Exercise >>
Each record below must be written out exactly as given.

Exercise materials >>
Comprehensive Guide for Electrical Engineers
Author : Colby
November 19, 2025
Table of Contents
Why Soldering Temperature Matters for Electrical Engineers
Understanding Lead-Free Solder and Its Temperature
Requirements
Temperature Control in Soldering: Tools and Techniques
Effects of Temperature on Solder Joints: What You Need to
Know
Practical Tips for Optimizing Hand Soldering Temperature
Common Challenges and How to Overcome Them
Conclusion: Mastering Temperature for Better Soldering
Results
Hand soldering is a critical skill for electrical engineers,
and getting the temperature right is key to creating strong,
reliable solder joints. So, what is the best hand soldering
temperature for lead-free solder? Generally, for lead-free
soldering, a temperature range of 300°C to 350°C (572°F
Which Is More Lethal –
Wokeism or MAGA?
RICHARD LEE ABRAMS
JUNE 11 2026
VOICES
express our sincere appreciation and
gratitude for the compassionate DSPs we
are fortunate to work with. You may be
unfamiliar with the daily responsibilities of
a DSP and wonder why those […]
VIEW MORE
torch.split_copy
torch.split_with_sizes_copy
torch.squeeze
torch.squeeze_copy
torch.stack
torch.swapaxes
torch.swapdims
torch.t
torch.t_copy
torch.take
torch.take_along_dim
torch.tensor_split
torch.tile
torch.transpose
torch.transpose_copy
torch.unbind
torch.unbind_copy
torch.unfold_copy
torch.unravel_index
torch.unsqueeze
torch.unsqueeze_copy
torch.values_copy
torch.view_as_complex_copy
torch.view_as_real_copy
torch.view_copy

Answer to this problem >>
Comprehensive Guide for Electrical Engineers
Author : Colby
November 19, 2025
Table of Contents
Why Soldering Temperature Matters for Electrical Engineers
Understanding Lead-Free Solder and Its Temperature
Requirements
Temperature Control in Soldering: Tools and Techniques
Effects of Temperature on Solder Joints: What You Need to
Know
Practical Tips for Optimizing Hand Soldering Temperature
Common Challenges and How to Overcome Them
Conclusion: Mastering Temperature for Better Soldering
Results
Hand soldering is a critical skill for electrical engineers,
and getting the temperature right is key to creating strong,
reliable solder joints. So, what is the best hand soldering
temperature for lead-free solder? Generally, for lead-free
soldering, a temperature range of 300°C to 350°C (572°F
Which Is More Lethal –
Wokeism or MAGA?
RICHARD LEE ABRAMS
JUNE 11 2026
VOICES
express our sincere appreciation and
gratitude for the compassionate DSPs we
are fortunate to work with. You may be
unfamiliar with the daily responsibilities of
a DSP and wonder why those […]
VIEW MORE
torch.split_copy
torch.split_with_sizes_copy
torch.squeeze
torch.squeeze_copy
torch.stack
torch.swapaxes
torch.swapdims
torch.t
torch.t_copy
torch.take
torch.take_along_dim
torch.tensor_split
torch.tile
torch.transpose
torch.transpose_copy
torch.unbind
torch.unbind_copy
torch.unfold_copy
torch.unravel_index
torch.unsqueeze
torch.unsqueeze_copy
torch.values_copy
torch.view_as_complex_copy
torch.view_as_real_copy
torch.view_copy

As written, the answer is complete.